The Green Paper proposes that a new LGPS
would, like the current Scheme, contain provisions related to the proper
governance of the LGPS Funds. It also discusses:
a)
the need for
high quality scheme administration and information / data flows, and questions
whether there are any regulatory approaches that can be adopted to improve
these, and
b)
considers
the options for simpler, clearer, regulation possibly linked to a greater use
of codes of practice
and comments on best practice issues such
as joint working, e-government and the importance of good communication strategies.

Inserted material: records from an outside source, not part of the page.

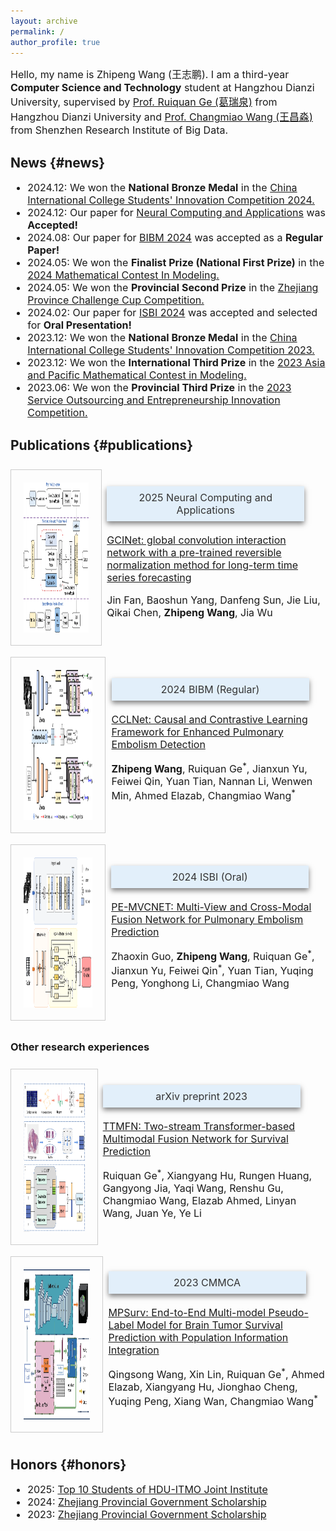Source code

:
 ```yaml
---
layout: archive
permalink: /
author_profile: true
---
```

<font size="3">Hello, my name is Zhipeng Wang (王志鹏). I am a third-year <b>Computer Science and Technology</b> student at Hangzhou Dianzi University, supervised by <a href="https://faculty.hdu.edu.cn/jsjxy/grq/main.htm">Prof. Ruiquan Ge (葛瑞泉)</a> from Hangzhou Dianzi University and <a href="https://www.sribd.cn/teacher/505">Prof. Changmiao Wang (王昌淼)</a> from Shenzhen Research Institute of Big Data.</font>

## News {#news}
<div style="font-size:16px">
  <ul>
    <li>2024.12: We won the <b>National Bronze Medal</b> in the <a href="https://pilcchina.org/home">China International College Students' Innovation Competition 2024.</a></li>
    <li>2024.12: Our paper for <a href="https://link.springer.com/journal/521">Neural Computing and Applications</a> was <b>Accepted!</b></li>
    <li>2024.08: Our paper for <a href="https://ieeebibm.org/BIBM2024/">BIBM 2024</a> was accepted as a <b>Regular Paper!</b></li>
    <li>2024.05: We won the <b>Finalist Prize (National First Prize)</b> in the <a href="https://www.comap.com/contests/mcm-icm">2024 Mathematical Contest In Modeling.</a></li>
    <li>2024.05: We won the <b>Provincial Second Prize</b> in the <a href="https://www.tiaozhanbei.net/">Zhejiang Province Challenge Cup Competition.</a></li>
    <li>2024.02: Our paper for <a href="https://biomedicalimaging.org/2024/">ISBI 2024</a> was accepted and selected for <b>Oral Presentation!</b></li>
    <li>2023.12: We won the <b>National Bronze Medal</b> in the <a href="https://pilcchina.org/home">China International College Students' Innovation Competition 2023.</a></li>
    <li>2023.12: We won the <b>International Third Prize</b> in the <a href="http://apmcm.org/">2023 Asia and Pacific Mathematical Contest in Modeling.</a></li>
    <li>2023.06: We won the <b>Provincial Third Prize</b> in the <a href="http://www.fwwb.org.cn/">2023 Service Outsourcing and Entrepreneurship Innovation Competition.</a></li>
  </ul>
</div>

## Publications {#publications}
<div style="width:100%; height:300px; display:flex; align-items:center; font-size:16px;">
  <div style="width:60%; height:80%; padding:20px; display:flex; justify-content:flex-start; align-items:center; border: 0.5px solid #cccccc;">
    <img src="https://raw.githubusercontent.com/LeavingStarW/LeavingStarW.github.io/refs/heads/master/images/GCINet.webp" style="width:100%; height:100%;">
  </div>
  <div style="width:5%; height:100%;"></div>
  <div>
    <div style="width:300px; padding:8px; background-color:#e2effa; box-shadow:0 4px 8px rgba(0, 0, 0, 0.5); color:#333; text-align:center;">
      2025 Neural Computing and Applications        
    </div><br>
    <a href="https://link.springer.com/article/10.1007/s00521-024-10692-3">GCINet: global convolution interaction network with a pre-trained reversible normalization method for long-term time series forecasting</a><br>
    <p>Jin Fan, Baoshun Yang, Danfeng Sun, Jie Liu, Qikai Chen, <b>Zhipeng Wang</b>, Jia Wu</p>
  </div>
</div>

<div style="width:100%; height:300px; display:flex; align-items:center; font-size:16px;">
  <div style="width:60%; height:80%; padding:20px; display:flex; justify-content:flex-start; align-items:center; border: 0.5px solid #cccccc;">
    <img src="https://raw.githubusercontent.com/LeavingStarW/LeavingStarW.github.io/refs/heads/master/images/CCLNet.png" style="width:100%; height:100%;">
  </div>
  <div style="width:5%; height:100%;"></div>
  <div>
    <div style="width:300px; padding:8px; background-color:#e2effa; box-shadow:0 4px 8px rgba(0, 0, 0, 0.5); color:#333; text-align:center;">
      2024 BIBM (Regular)        
    </div><br>
    <a href="https://ieeexplore.ieee.org/document/10821899">CCLNet: Causal and Contrastive Learning Framework for Enhanced Pulmonary Embolism Detection</a><br>
    <p><b>Zhipeng Wang</b>, Ruiquan Ge<sup>*</sup>, Jianxun Yu, Feiwei Qin, Yuan Tian, Nannan Li, Wenwen Min, Ahmed Elazab, Changmiao Wang<sup>*</sup></p>
  </div>
</div>

<div style="width:100%; height:300px; display:flex; align-items:center; font-size:16px;">
  <div style="width:60%; height:80%; padding:20px; display:flex; justify-content:flex-start; align-items:center; border: 0.5px solid #cccccc;">
    <img src="https://raw.githubusercontent.com/LeavingStarW/LeavingStarW.github.io/refs/heads/master/images/PE-MVCNet.png" style="width:100%; height:100%;">
  </div>
  <div style="width:5%; height:100%;"></div>
  <div>
    <div style="width:300px; padding:8px; background-color:#e2effa; box-shadow:0 4px 8px rgba(0, 0, 0, 0.5); color:#333; text-align:center;">
      2024 ISBI (Oral)        
    </div><br>
    <a href="https://ieeexplore.ieee.org/document/10635747">PE-MVCNET: Multi-View and Cross-Modal Fusion Network for Pulmonary Embolism Prediction</a><br>
    <p>Zhaoxin Guo, <b>Zhipeng Wang</b>, Ruiquan Ge<sup>*</sup>, Jianxun Yu, Feiwei Qin<sup>*</sup>, Yuan Tian, Yuqing Peng, Yonghong Li, Changmiao Wang</p>
  </div>
</div>

### Other research experiences
<div style="width:100%; height:300px; display:flex; align-items:center; font-size:16px;">
  <div style="width:60%; height:80%; padding:20px; display:flex; justify-content:flex-start; align-items:center; border: 0.5px solid #cccccc;">
    <img src="https://raw.githubusercontent.com/LeavingStarW/LeavingStarW.github.io/refs/heads/master/images/TTMFN.png" style="width:100%; height:100%;">
  </div>
  <div style="width:5%; height:100%;"></div>
  <div>
    <div style="width:300px; padding:8px; background-color:#e2effa; box-shadow:0 4px 8px rgba(0, 0, 0, 0.5); color:#333; text-align:center;">
      arXiv preprint 2023
    </div><br>
    <a href="https://arxiv.org/abs/2311.07033">TTMFN: Two-stream Transformer-based Multimodal Fusion Network for Survival Prediction</a><br>
    <p>Ruiquan Ge<sup>*</sup>, Xiangyang Hu, Rungen Huang, Gangyong Jia, Yaqi Wang, Renshu Gu, Changmiao Wang, Elazab Ahmed, Linyan Wang, Juan Ye, Ye Li</p>
  </div>
</div>

<div style="width:100%; height:300px; display:flex; align-items:center; font-size:16px;">
  <div style="width:60%; height:80%; padding:20px; display:flex; justify-content:flex-start; align-items:center; border: 0.5px solid #cccccc;">
    <img src="https://raw.githubusercontent.com/LeavingStarW/LeavingStarW.github.io/refs/heads/master/images/MPSurv.webp" style="width:100%; height:100%;">
  </div>
  <div style="width:5%; height:100%;"></div>
  <div>
    <div style="width:300px; padding:8px; background-color:#e2effa; box-shadow:0 4px 8px rgba(0, 0, 0, 0.5); color:#333; text-align:center;">
      2023 CMMCA      
    </div><br>
    <a href="https://link.springer.com/chapter/10.1007/978-3-031-45087-7_13">MPSurv: End-to-End Multi-model Pseudo-Label Model for Brain Tumor Survival Prediction with Population Information Integration</a><br>
    <p>Qingsong Wang, Xin Lin, Ruiquan Ge<sup>*</sup>, Ahmed Elazab, Xiangyang Hu, Jionghao Cheng, Yuqing Peng, Xiang Wan, Changmiao Wang<sup>*</sup></p>
  </div>
</div>

<!--
A Novel Fusion Network for Apple Image Classification and Quantity Recognition
https://dl.acm.org/doi/10.1145/3653781.3653794
Hanyu Jiang, Zhipeng Wang, Jiahan Chen, Guanyuan Pan, Yudie Jin
-->

## Honors {#honors}
<div style="font-size:16px">
  <ul>
    <li>2025: <a href="https://mp.weixin.qq.com/s/lcgUXEJ5ITtSLiq1ltnagw">Top 10 Students of HDU-ITMO Joint Institute</a></li>
    <li>2024: <a href="https://student.hdu.edu.cn/2025/0402/c795a277007/page.htm">Zhejiang Provincial Government Scholarship</a></li>
    <li>2023: <a href="https://student.hdu.edu.cn/2023/1110/c727a252884/page.htm">Zhejiang Provincial Government Scholarship</a></li>
  </ul>
</div>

[Comment: In our opinion, the single
innovation which could most dramatically simplify and improve administration
for employers, members and NILGOSC would be to move away from the current “membership credit” based
system which necessitates keeping track of every slight fluctuation in the
number of minutes, hours or weeks worked, and every period of concurrent or
casual employment, however trivial, to a scheme where benefits are
directly linked to earnings. This could easily be achieved through a CARE
(career average revalued earnings) scheme, which would also benefit the
majority of members by having a higher rate of accrual, for example, 1/50th
or better, for the same cost. ODPM has stated that there is little support for
the CARE option, but it has not put forward a detailed proposal for a CARE
option with an enhanced accrual rate. Certainly a CARE scheme with a 1/80th
or 1.6% accrual rate is not particularly attractive, except from the point of view
of simplifying scheme administration. The reality of the LGPS today is that the
majority of members experience little or no career progression and the higher
accrual rate which a CARE scheme has the potential to offer would enable them
to build up better pension benefits at no additional cost to their employers.
For “career officers”, the breaking of the link to final salary would be offset
by the potential to accrue a higher percentage (e.g. 40 or 45/50th
of revalued average earnings rather than 40 or 45/62.5th of final
salary).
The Scheme could also be simplified, and cost savings made, by
abolishing the “Transfer Club”. When a member transfers from other public
sector employment to the Local Government Pension Scheme on a higher salary, his
previous pensionable service is protected at the higher salary rate and the
Fund bears the cost, whereas with a transfer from the private sector, the
transfer value available determines the amount of membership credit the member
receives. Given that arrangements exist to protect the pensions of members
subject to enforced transfers between local government and other public sector
employers, there seems little justification for offering protection to a member
who voluntarily changes jobs to gain a higher salary].